Yes it does - thanks Paul :U
Intel(R) Celeron(R) M CPU        420  @ 1.60GHz (SSE3)
1151    cycles for fCmpFpu  (fcomi)
1727    cycles for fCmpFpu2 (fcom)
1162    cycles for fCmpXmm  (comisd)
725     cycles for fMinMax  (minsd)
721     cycles for fMinMax1 (minsd)

1326    cycles for fCmpFpu  (fcomi)
1727    cycles for fCmpFpu2 (fcom)
1158    cycles for fCmpXmm  (comisd)
731     cycles for fMinMax  (minsd)
743     cycles for fMinMax1 (minsd)

1326    cycles for fCmpFpu  (fcomi)
1727    cycles for fCmpFpu2 (fcom)
1163    cycles for fCmpXmm  (comisd)
725     cycles for fMinMax  (minsd)
721     cycles for fMinMax1 (minsd)

75       bytes for fCmpFpu
85       bytes for fCmpFpu2
77       bytes for fCmpXmm
60       bytes for fMinMax
66       bytes for fMinMax1


Note that the first loop is consistently faster, no idea why.

oex

I get an:

error A2070: invalid instruction operands

on lines 236, 254 and 256.... Why would that happen? It is an SSE2 instruction and I have SSE2

   movsd xmm0, qword ptr fMinMaxHigh-4   ; about 1.79e308

   movsd REAL8 ptr [eax], xmm0

   movsd REAL8 ptr [eax], xmm1
We are all of us insane, just to varying degrees and intelligently balanced through networking

http://www.hereford.tv

Antariy

Quote from: oex on October 25, 2010, 10:51:27 PM
I get an:

error A2070: invalid instruction operands

on lines 236, 254 and 256.... Why would that happen? It is an SSE2 instruction and I have SSE2

   movsd xmm0, qword ptr fMinMaxHigh-4   ; about 1.79e308

   movsd REAL8 ptr [eax], xmm0

   movsd REAL8 ptr [eax], xmm1

You use ML 6.15 probably?

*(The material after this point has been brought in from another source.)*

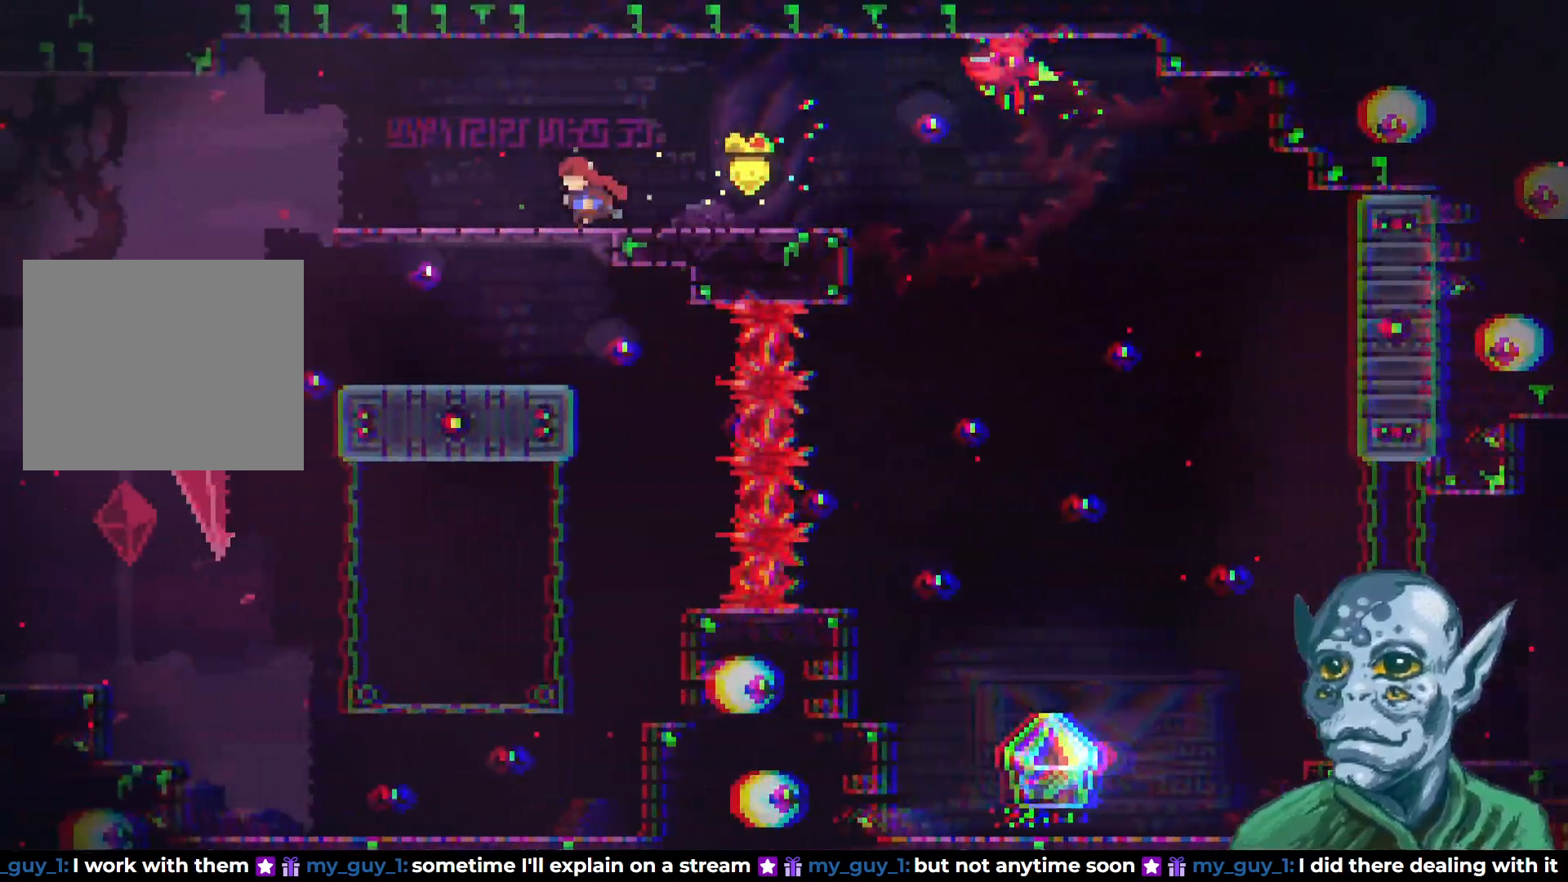
{"buttons": [], "left_stick": "center", "right_stick": "center", "events": [[300, "DPAD_LEFT", "up"]]}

This is bug of it - it mess MOVSD integer with SIMD.
Just download ML8 - it works.



Alex

Antariy

Jochen, there are results:

Intel(R) Celeron(R) CPU 2.13GHz (SSE3)
2246    cycles for fCmpFpu  (fcomi)
5878    cycles for fCmpFpu2 (fcom)
1657    cycles for fCmpXmm  (comisd)
712     cycles for fMinMax  (minsd)
708     cycles for fMinMax1 (minsd)

2368    cycles for fCmpFpu  (fcomi)
5856    cycles for fCmpFpu2 (fcom)
1705    cycles for fCmpXmm  (comisd)
712     cycles for fMinMax  (minsd)
925     cycles for fMinMax1 (minsd)

2290    cycles for fCmpFpu  (fcomi)
5740    cycles for fCmpFpu2 (fcom)
1662    cycles for fCmpXmm  (comisd)
700     cycles for fMinMax  (minsd)
706     cycles for fMinMax1 (minsd)

75       bytes for fCmpFpu
85       bytes for fCmpFpu2
77       bytes for fCmpXmm
60       bytes for fMinMax
66       bytes for fMinMax1


Hardware is still faster  :bg



Alex

oex

Ah kk yep used 6.15 ty Alex....

http://www.masm32.com/board/index.php?topic=12719.msg98468#msg98468


AMD Sempron(tm) Processor 3100+ (SSE3)
1263    cycles for fCmpFpu  (fcomi)
1667    cycles for fCmpFpu2 (fcom)
1144    cycles for fCmpXmm  (comisd)
408     cycles for fMinMax  (minsd)
413     cycles for fMinMax1 (minsd)

1321    cycles for fCmpFpu  (fcomi)
1670    cycles for fCmpFpu2 (fcom)
1128    cycles for fCmpXmm  (comisd)
409     cycles for fMinMax  (minsd)
413     cycles for fMinMax1 (minsd)

1333    cycles for fCmpFpu  (fcomi)
1677    cycles for fCmpFpu2 (fcom)
1126    cycles for fCmpXmm  (comisd)
408     cycles for fMinMax  (minsd)
409     cycles for fMinMax1 (minsd)

75       bytes for fCmpFpu
85       bytes for fCmpFpu2
77       bytes for fCmpXmm
60       bytes for fMinMax
66       bytes for fMinMax1
We are all of us insane, just to varying degrees and intelligently balanced through networking

http://www.hereford.tv

clive

Intel(R) Atom(TM) CPU N270   @ 1.60GHz (SSE4)
4539    cycles for fCmpFpu  (fcomi)
5228    cycles for fCmpFpu2 (fcom)
3785    cycles for fCmpXmm  (comisd)
1257    cycles for fMinMax  (minsd)
1278    cycles for fMinMax1 (minsd)

4159    cycles for fCmpFpu  (fcomi)
5313    cycles for fCmpFpu2 (fcom)
3664    cycles for fCmpXmm  (comisd)
1265    cycles for fMinMax  (minsd)
1260    cycles for fMinMax1 (minsd)

4158    cycles for fCmpFpu  (fcomi)
5338    cycles for fCmpFpu2 (fcom)
3663    cycles for fCmpXmm  (comisd)
1257    cycles for fMinMax  (minsd)
1263    cycles for fMinMax1 (minsd)

75       bytes for fCmpFpu
85       bytes for fCmpFpu2
77       bytes for fCmpXmm
60       bytes for fMinMax
66       bytes for fMinMax1

--- ok ---
It could be a random act of randomness. Those happen a lot as well.